RD - En effet, les effectifs de la fonction publique vont connaître dans les prochaines années un renouvellement sans précédent. Dans ce contexte, la continuité dans le traitement des dossiers et la transmission des connaissances acquises par les agents au cours de leur vie professionnelle sont des enjeux essentiels.

D'ores et déjà, des formations existent et sont suivies par les fonctionnaires sur la gestion des connaissances, le "knowledge management".

Mais il faut aller plus loin ! Je crois notamment qu'il est fondamental de renforcer la place, dans la formation initiale et continue des agents publics, du tutorat par des fonctionnaires plus expérimentés qui assureront ainsi une transmission des savoirs et des compétences.
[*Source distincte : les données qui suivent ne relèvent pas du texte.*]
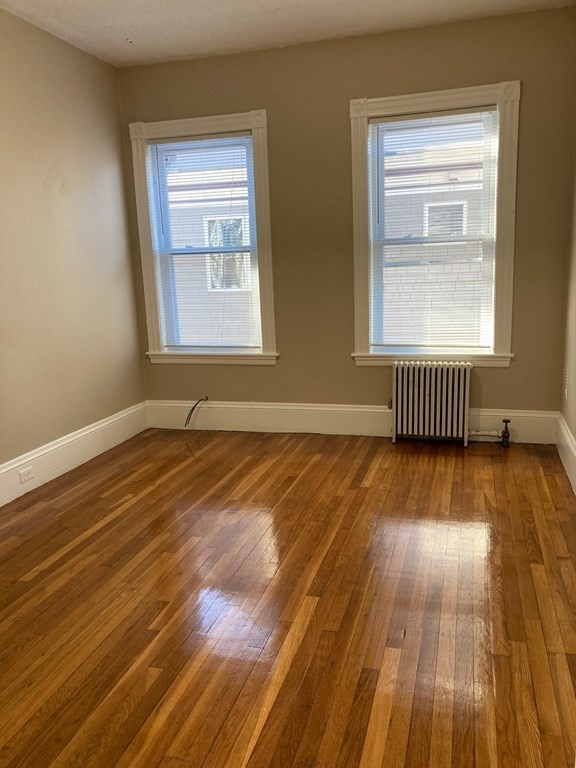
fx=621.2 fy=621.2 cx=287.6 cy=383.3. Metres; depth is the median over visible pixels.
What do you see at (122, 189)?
left wall
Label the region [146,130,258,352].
window blind
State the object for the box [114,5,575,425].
back wall
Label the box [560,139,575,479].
right wall
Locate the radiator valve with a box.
[469,418,510,446]
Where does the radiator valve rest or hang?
attached to the radiator
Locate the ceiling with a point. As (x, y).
(124, 13)
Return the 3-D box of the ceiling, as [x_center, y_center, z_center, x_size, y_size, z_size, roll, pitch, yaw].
[-0.345,-1.887,1.904,3.603,0.121,5.070,1,12,16]
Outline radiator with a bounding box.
[391,361,473,445]
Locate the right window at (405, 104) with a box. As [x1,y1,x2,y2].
[348,80,520,366]
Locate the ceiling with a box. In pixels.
[0,0,575,67]
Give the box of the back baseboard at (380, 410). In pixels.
[144,399,555,444]
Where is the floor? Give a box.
[0,427,575,767]
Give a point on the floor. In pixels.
(109, 523)
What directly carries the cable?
attached to the back wall at (519, 371)
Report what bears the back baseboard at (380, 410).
attached to the back wall at (519, 371)
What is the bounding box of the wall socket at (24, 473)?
[18,466,33,482]
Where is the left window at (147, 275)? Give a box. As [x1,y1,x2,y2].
[127,110,278,365]
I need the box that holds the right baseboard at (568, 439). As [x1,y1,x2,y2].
[555,412,575,493]
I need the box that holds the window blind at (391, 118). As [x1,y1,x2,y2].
[369,104,498,352]
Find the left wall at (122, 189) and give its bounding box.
[0,5,146,481]
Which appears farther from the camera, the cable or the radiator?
the cable
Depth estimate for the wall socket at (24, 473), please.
3.68 m
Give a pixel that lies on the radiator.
(451, 375)
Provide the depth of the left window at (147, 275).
4.74 m
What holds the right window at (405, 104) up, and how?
in the back wall at (519, 371)
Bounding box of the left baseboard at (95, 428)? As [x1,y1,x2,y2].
[0,401,149,505]
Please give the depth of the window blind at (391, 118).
4.28 m
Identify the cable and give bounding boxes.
[184,396,208,427]
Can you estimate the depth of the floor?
2.42 m
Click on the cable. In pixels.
(192, 410)
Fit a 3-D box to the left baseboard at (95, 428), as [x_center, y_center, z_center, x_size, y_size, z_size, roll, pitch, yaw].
[-1.800,0.717,2.943,0.019,0.198,4.535,1,12,16]
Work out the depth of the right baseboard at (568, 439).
3.73 m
Il faut aussi, en parallèle, développer l'usage des outils informatiques de "knowledge management" dans nos administrations.
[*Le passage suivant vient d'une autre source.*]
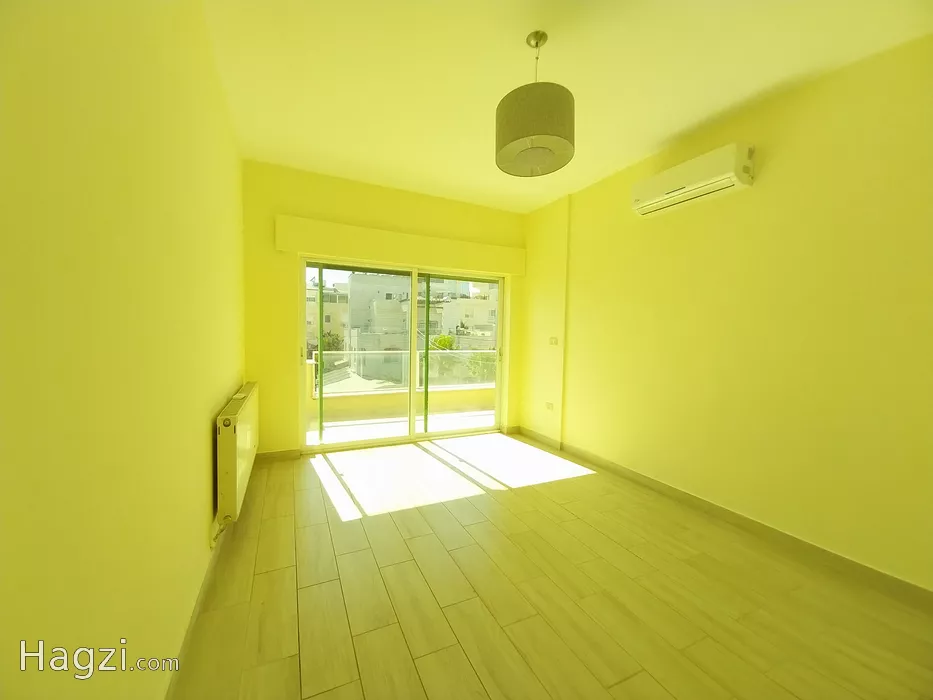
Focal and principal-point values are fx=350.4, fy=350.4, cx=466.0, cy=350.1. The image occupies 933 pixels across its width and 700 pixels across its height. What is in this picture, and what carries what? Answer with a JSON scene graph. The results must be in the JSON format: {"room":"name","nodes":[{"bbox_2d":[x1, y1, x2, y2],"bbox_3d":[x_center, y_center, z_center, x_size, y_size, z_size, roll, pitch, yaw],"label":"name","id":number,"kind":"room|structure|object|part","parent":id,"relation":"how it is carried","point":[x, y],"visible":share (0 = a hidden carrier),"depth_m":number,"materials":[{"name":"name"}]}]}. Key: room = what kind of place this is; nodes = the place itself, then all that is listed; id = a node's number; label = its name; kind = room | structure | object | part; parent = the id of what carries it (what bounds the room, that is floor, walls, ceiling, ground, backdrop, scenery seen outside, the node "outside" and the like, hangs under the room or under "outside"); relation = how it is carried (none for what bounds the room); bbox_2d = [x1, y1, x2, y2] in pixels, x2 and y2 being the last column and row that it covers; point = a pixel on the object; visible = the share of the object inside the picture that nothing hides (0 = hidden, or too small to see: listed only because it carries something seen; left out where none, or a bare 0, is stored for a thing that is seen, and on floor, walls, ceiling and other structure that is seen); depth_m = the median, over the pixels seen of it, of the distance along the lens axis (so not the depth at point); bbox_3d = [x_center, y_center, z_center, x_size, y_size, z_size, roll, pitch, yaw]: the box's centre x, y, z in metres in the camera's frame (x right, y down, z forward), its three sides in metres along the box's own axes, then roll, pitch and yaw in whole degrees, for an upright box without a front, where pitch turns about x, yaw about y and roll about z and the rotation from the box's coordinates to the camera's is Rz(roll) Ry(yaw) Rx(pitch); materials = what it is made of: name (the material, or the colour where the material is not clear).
{"room":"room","nodes":[
{"label":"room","id":0,"kind":"room"},
{"bbox_2d":[0,0,246,699],"bbox_3d":[-1.026,-0.170,1.017,0.192,2.789,5.233,0,3,-25],"label":"left wall","id":1,"kind":"structure","parent":0,"point":[197,522],"depth_m":0.83,"materials":[{"name":"yellow paint"}]},
{"bbox_2d":[164,524,228,699],"bbox_3d":[-0.992,1.151,1.171,0.016,0.087,4.324,0,3,-25],"label":"left baseboard","id":2,"kind":"structure","parent":1,"relation":"attached to","point":[201,599],"depth_m":1.45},
{"bbox_2d":[216,382,258,523],"bbox_3d":[-1.527,0.608,2.383,0.105,0.610,1.239,0,3,-25],"label":"radiator","id":3,"kind":"object","parent":1,"relation":"attached to","point":[225,446],"visible":0.98,"depth_m":1.93,"materials":[{"name":"white metal"}]},
{"bbox_2d":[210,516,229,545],"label":"radiator valve","id":4,"kind":"object","parent":3,"relation":"attached to","point":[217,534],"visible":0.56,"depth_m":1.84,"materials":[{"name":"white plastic"}]},
{"bbox_2d":[242,160,524,455],"bbox_3d":[-0.698,-0.334,3.993,3.199,2.817,0.216,0,3,-25],"label":"back wall","id":5,"kind":"structure","parent":0,"point":[288,371],"depth_m":3.43,"materials":[{"name":"yellow paint"}]},
{"bbox_2d":[255,448,299,462],"bbox_3d":[-1.851,1.019,3.392,0.402,0.095,0.015,0,3,-25],"label":"back baseboard","id":6,"kind":"structure","parent":5,"relation":"attached to","point":[282,451],"depth_m":3.40,"materials":[{"name":"wood"}]},
{"bbox_2d":[276,215,525,275],"bbox_3d":[-0.540,-1.096,3.828,2.619,0.282,0.147,0,3,-25],"label":"roller shutter box","id":7,"kind":"object","parent":5,"relation":"attached to","point":[373,255],"visible":0.98,"depth_m":3.65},
{"bbox_2d":[300,257,506,452],"bbox_3d":[-0.627,0.049,4.072,2.348,2.009,0.167,0,3,-25],"label":"sliding glass door","id":8,"kind":"structure","parent":5,"relation":"in","point":[412,344],"depth_m":4.00,"materials":[{"name":"glass"}]},
{"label":"glass panel","id":9,"kind":"part","parent":8,"relation":"part of","materials":[{"name":"glass"}]},
{"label":"glass panel","id":10,"kind":"part","parent":8,"relation":"part of","materials":[{"name":"glass"}]},
{"bbox_2d":[165,433,932,699],"bbox_3d":[0.357,1.257,1.860,3.308,0.117,5.620,0,3,-25],"label":"floor","id":11,"kind":"structure","parent":0,"point":[281,497],"depth_m":1.71,"materials":[{"name":"brown tile"}]},
{"bbox_2d":[198,0,931,213],"bbox_3d":[0.437,-1.644,1.782,3.355,0.123,5.444,0,3,-25],"label":"ceiling","id":12,"kind":"structure","parent":0,"point":[514,32],"depth_m":2.01,"materials":[{"name":"paint"}]},
{"bbox_2d":[495,31,573,177],"bbox_3d":[0.358,-1.291,1.847,0.411,0.651,0.408,0,3,-25],"label":"pendant lamp","id":13,"kind":"object","parent":12,"relation":"hanging from","point":[561,140],"visible":0.99,"depth_m":1.72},
{"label":"drum shade","id":14,"kind":"part","parent":13,"relation":"part of","materials":[{"name":"fabric"}]},
{"bbox_2d":[521,32,932,591],"bbox_3d":[1.844,-0.203,2.562,0.209,2.789,4.947,0,3,-25],"label":"right wall","id":15,"kind":"structure","parent":0,"point":[785,159],"depth_m":2.17,"materials":[{"name":"yellow paint"}]},
{"bbox_2d":[544,401,553,410],"bbox_3d":[0.951,0.637,4.019,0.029,0.079,0.127,0,3,-25],"label":"wall socket","id":16,"kind":"object","parent":15,"relation":"attached to","point":[549,406],"visible":0.99,"depth_m":4.01,"materials":[{"name":"white"}]},
{"bbox_2d":[548,336,558,345],"bbox_3d":[0.988,-0.110,3.987,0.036,0.104,0.132,0,3,-25],"label":"light switch","id":17,"kind":"object","parent":15,"relation":"attached to","point":[555,340],"visible":0.98,"depth_m":3.98,"materials":[{"name":"white plastic"}]},
{"bbox_2d":[630,143,754,216],"bbox_3d":[1.622,-1.224,2.580,0.209,0.238,0.795,0,3,-25],"label":"air conditioner","id":18,"kind":"object","parent":15,"relation":"attached to","point":[713,181],"visible":0.98,"depth_m":2.44,"materials":[{"name":"white plastic"}]},
{"bbox_2d":[513,429,932,608],"bbox_3d":[1.744,1.142,2.572,0.016,0.094,4.453,0,3,-25],"label":"right baseboard","id":19,"kind":"structure","parent":15,"relation":"attached to","point":[622,471],"depth_m":2.21,"materials":[{"name":"brown wood"}]},
{"label":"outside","id":20,"kind":"structure","parent":0,"visible":0},
{"bbox_2d":[304,284,349,353],"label":"building","id":21,"kind":"structure","parent":20,"point":[310,318],"materials":[{"name":"beige paint"}]},
{"bbox_2d":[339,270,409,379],"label":"building","id":22,"kind":"structure","parent":20,"point":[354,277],"materials":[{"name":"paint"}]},
{"bbox_2d":[307,407,492,443],"bbox_3d":[-0.700,1.092,4.825,4.093,0.132,1.501,0,3,-25],"label":"balcony floor","id":23,"kind":"structure","parent":20,"point":[387,424],"depth_m":4.80,"materials":[{"name":"tile"}]},
{"bbox_2d":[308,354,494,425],"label":"balcony parapet","id":24,"kind":"structure","parent":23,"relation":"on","point":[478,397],"depth_m":5.28,"materials":[{"name":"beige paint"}]},
{"bbox_2d":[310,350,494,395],"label":"balcony railing","id":25,"kind":"object","parent":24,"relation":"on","point":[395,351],"visible":0.54,"depth_m":5.43,"materials":[{"name":"white"}]},
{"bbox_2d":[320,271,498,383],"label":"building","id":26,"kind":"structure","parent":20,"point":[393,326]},
{"bbox_2d":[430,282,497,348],"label":"building","id":27,"kind":"structure","parent":20,"point":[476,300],"materials":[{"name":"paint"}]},
{"label":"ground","id":28,"kind":"structure","parent":20,"visible":0},
{"bbox_2d":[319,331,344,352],"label":"tree","id":29,"kind":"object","parent":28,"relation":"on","point":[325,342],"visible":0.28,"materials":[{"name":"green plant"}]},
{"bbox_2d":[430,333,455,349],"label":"tree","id":30,"kind":"object","parent":28,"relation":"on","point":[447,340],"visible":0.26,"materials":[{"name":"green plant"}]}
]}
Certains pays étrangers sont très en avance sur nous sur tous ces sujets. Nous devons nous inspirer des bonnes pratiques qu'ils ont développées. Je pense en particulier à nos amis du Québec avec lesquels nous entretenons une coopération étroite.

AB - La France compte quelques champions du progiciel : Business Objects, Cegid, Dassault Systèmes, etc. Par ailleurs, plusieurs sociétés, en particulier dans le logiciel libre, font preuve de dynamisme. Ne pensez-vous pas que l'informatisation de l'administration française puisse être l'occasion de contribuer à leur développement ?

RD - Nos entreprises luttent sur un marché mondial où seules les entreprises les plus performantes peuvent se développer. Les champions du logiciel que vous citez n'ont pas attendu l'informatisation de l'Etat français pour se développer en France et même pour conquérir des marchés étrangers.

Par sa politique d'achat, l'Etat français influence peut être un peu le développement de ses fournisseurs mais il ne faut pas surestimer cet impact. Et puis, la première tâche de l'Etat reste d'offrir un service public de qualité à nos concitoyens et pour ce faire, il doit choisir les fournisseurs les plus performants.

Oui, je souhaite que nous travaillions avec des fournisseurs français. Mais pour cela, il est de leur responsabilité de rester les plus performants.

AB - Monsieur le ministre, je vous remercie.